Even with a record number of wind and solar installations in 2022, fossil fuels still supplied 82% of global energy, raising the question of why the share of oil, gas and coal remains so high.

The Energy Institute (EI) Statistical Review of World Energy, released June 26, examined how the world’s energy systems responded to the supply and price crises of 2022 alongside the ongoing climate change crisis. The 2023 Statistical Review of World Energy — the 72nd edition of the report — was the first conducted under EI’s auspices. Previously, BP produced the annual study. EI carried out the review with partners KPMG and Kearney, supported by BP. Heriot-Watt University compiled the data.

The report delivered a mix of encouraging and concerning statistics. During a June 26 webcast, panelists applauded the increase in renewable energy deployments but expressed alarm about continued rising emissions levels as various governments relaxed pandemic-related restrictions. Increasing the percentage of renewable energy in the global mix calls for whole systems thinking, stronger supply chains and shifts in business mindsets, panelists said.

In 2022, global energy demand grew by 1% compared to 2021, and emissions rose by 0.8%.

Richard Forrest, global sustainability lead partner and chair of the Energy Transition Institute at Kearney, said emissions levels are “clearly” going in the wrong direction.

“The big, open question is, is the energy transition still going in the right direction?” he said. “The energy transition is not a straight path. It will be messy. It will continue to be messy.”

He said it will require spending a lot of money and building up supply chains.

“The systems elements of these are all interconnected. We put renewables in, we need storage,” he said.

The supply chains for wind, solar and grid infrastructure, such as basic transformers, were all squeezed at different points last year, Forrest said.

“That will continue to be the case,” he said.

He called the U.S. Inflation Reduction Act, which earmarked billions of dollars for renewables, a clear signal of intent. It’s also had global ramifications.

“This is an energy transition, but it's also an economic transition. And that economic transition is something that many regions will clearly want to participate in. We had a response from the EU. We've had China already significantly engaged in solar and electric vehicles and other elements of this,” Forrest said. “So you've got major economies now putting real money and real pace behind the build out of those technologies, those supply chains at scale. I'm very excited to see what that means for ’23.”

The stickiness of fossil fuels

Simon Virley, vice chair and head of energy and natural resources at KPMG in the U.K., noted that renewable installations have accelerated and are “commercially viable without subsidy in pretty much every part of the world.”

Simon Virley
Simon Virley, vice chair and head of energy and natural resources at KPMG in the U.K. (Source: Energy Institute webcast)

Nevertheless, fossil fuels remain 82% of the world’s energy supply.

“We are still stuck, despite that growth, at 82%. And if you look back at that data series, going back 10 years, 20 years, 30 years, we've only come down a few percentage points,” he said.

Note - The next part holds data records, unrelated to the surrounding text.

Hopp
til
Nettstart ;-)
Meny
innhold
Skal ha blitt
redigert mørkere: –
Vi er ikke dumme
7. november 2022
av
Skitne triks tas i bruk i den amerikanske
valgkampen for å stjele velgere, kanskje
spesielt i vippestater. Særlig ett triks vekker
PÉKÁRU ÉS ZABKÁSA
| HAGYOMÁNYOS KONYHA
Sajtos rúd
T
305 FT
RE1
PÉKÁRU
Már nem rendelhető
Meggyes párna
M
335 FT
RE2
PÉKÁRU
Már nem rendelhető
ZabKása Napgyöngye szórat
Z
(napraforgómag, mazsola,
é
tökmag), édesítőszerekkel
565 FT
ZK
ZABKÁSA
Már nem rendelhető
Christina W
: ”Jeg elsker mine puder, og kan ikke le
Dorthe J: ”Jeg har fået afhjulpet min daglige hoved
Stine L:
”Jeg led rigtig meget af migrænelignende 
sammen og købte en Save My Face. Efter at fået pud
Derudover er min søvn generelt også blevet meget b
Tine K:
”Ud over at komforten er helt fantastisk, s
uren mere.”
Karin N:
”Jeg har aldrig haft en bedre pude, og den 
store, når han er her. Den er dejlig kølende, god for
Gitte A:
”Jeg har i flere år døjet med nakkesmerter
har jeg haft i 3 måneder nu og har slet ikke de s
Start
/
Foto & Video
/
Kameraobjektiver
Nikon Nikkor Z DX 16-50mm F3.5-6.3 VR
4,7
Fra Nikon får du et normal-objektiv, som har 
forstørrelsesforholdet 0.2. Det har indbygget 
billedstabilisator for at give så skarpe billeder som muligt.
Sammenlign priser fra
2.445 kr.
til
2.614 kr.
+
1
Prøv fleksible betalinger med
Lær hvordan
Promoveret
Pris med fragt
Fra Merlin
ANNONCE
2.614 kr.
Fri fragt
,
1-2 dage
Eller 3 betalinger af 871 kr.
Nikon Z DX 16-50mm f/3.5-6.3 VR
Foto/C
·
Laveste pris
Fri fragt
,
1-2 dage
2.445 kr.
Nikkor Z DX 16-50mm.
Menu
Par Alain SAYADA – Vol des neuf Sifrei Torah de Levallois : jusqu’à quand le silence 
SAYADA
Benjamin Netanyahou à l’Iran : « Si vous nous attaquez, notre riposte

Juliet Davenport, EI president, said existing infrastructure is a factor in making oil, gas and carbon dominant and persistent in the energy mix.

“We are still stuck despite that growth at 82%. And if you look back at that data series, going back 10 years, 20 years, 30 years, we've only come down a few percentage points.”—Simon Virley, vice chair and head of energy and natural resources at KPMG in the U.K.

“The infrastructure, particularly the power infrastructure, was built in a high carbon world,” she said. “Suddenly you are taking a power infrastructure that was built for a completely different world and asking it to take in completely different feeds from power.”

And as regulations evolve, fossil fuel assets may stop looking so positive, she said.

Juliet Davenport
Juliet Davenport, EI president (Source: Energy Institute webcast)

“If you've got power stations or fossil assets that have a life cycle beyond the energy transition, how are we actually looking at that from an audit point of view?” Davenport said. “That is a massive challenge. There's no nice curve. If assets begin to not have a value going forward, then they have to be written off.”

For oil and gas companies to go “all in” on renewable energy, a change in mindset is required since the long-term business models are different, she said.

“You're going from oil and gas exploration to renewables, which are a very different margin,” she said.

Virley said the corporate reporting side of the energy transition will play an important role going forward.

“The way that companies account for this stuff is going to become increasingly important,” he said.

A new use

On the other hand, Forrest said, companies might find new uses for those assets.

“There is a lot of energy and activity going around about how do existing energy system infrastructure assets play a role going forward” and what their reuse case might be, he said.

EI Chief Executive Nick Wayth said if the energy industry is going to deliver on the transition, it needs to better understand the business and individual consumers—and help them better understand how consumption patterns need to change to support the transition.

“If we start mapping the world backwards from ‘what am I actually trying to achieve in terms of moving something, lighting something, heating something,’ and work back from there, what do I actually need to make that happen?” he asked. “That's a fundamental shift that we need to have in the mindset around this.”